从堂内正中央的棺木之上,符文密密麻麻的扩散出来,在黑夜中泛着诡异的红光。
“守灵咒。”陈清酒说道。
“这就奇怪了。”成钰带着人后退一步,远离了咒印。
顾孟平好歹也是长在山大弟子,身死之后,不但师傅闭关不出,连个守灵人也没用,却在棺木周围设下了咒印。
成钰看了陈清酒一眼,只见他微皱着眉头,手指蜷缩。
这是他平常心中发闷时常有的动作,成钰抿嘴,忽而低声说道:“若是绛灵在此,应该就有办法吧……”
毕竟他生前善钻研阵法。
陈清酒偏头看他,仿佛刚听到他说话,如梦初醒般,问道:“什么?”
“没什么。”成钰摇头,莫名不太舒服。
陈清酒垂了眼睛,没有细问,他道:“走吧。
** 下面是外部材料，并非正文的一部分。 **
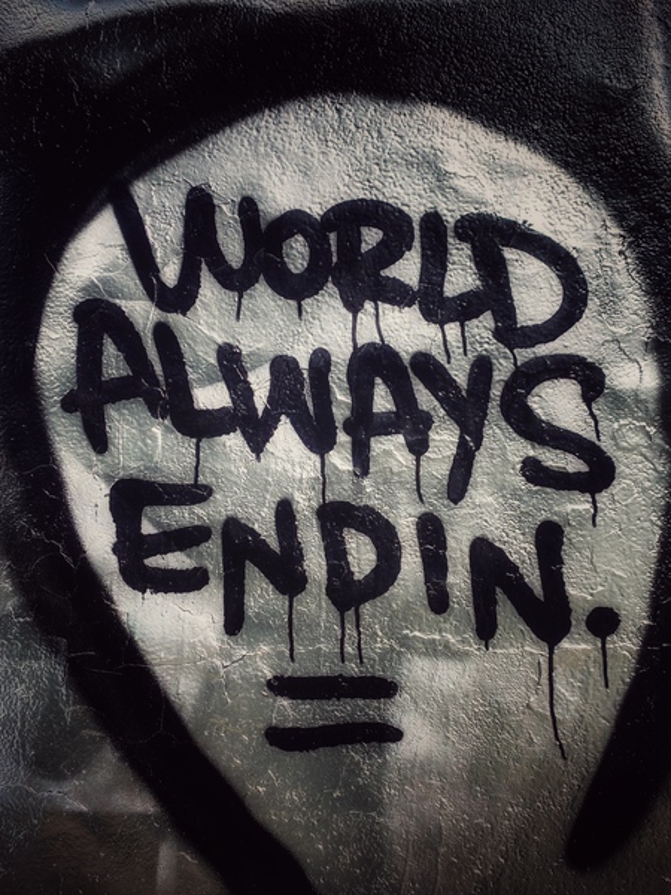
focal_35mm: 26
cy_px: 448
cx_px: 336
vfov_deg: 67.3
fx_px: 672
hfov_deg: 53.1
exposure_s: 1/1779
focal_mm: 4.25
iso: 32
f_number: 1.8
”
陈清酒所去的方向,显然不是客院,但成钰却安安静静地跟在他身后,也不过问。
夜很重,离开了前山,只剩下一片月色引路,而向来眼睛不好的陈清酒却在后山如履平地。
成钰仔细看着他的眼睛,依旧茫然,像是有另一种方法在指引着他,哪怕闭着眼睛,陈清酒也不会磕磕绊绊。
似乎察觉到了旁边人的犹豫,陈清酒突然停住了脚步,他微微伸出手,自然而然地勾住了成钰的指尖。
成钰先是愣了一刹那,继而反握住他的手。
一如既往的冰冷,却让人觉得心安。
他看着两人相握的手,抿唇一笑。
上山的路有些崎岖,成钰觉得还好,但对于如今的陈清酒来讲,稍微困难。
长在山侧峰隐秘处,埋着历代长老。
到了这里,陈清酒松开了手,他微微喘息,接着从衣袖中掏出那支玉箫。成钰脚下一动,拉开结界,防止外人前来打扰,而自己则站在陈清酒身后五步以外的距离。
陈清酒吹出一首曲子,这首曲子的曲调与他寻常吹的有所不同,闻声便觉y-in冷,是那种刺骨的冷,仿佛九重地下深埋的鬼灵,不甘地悲鸣。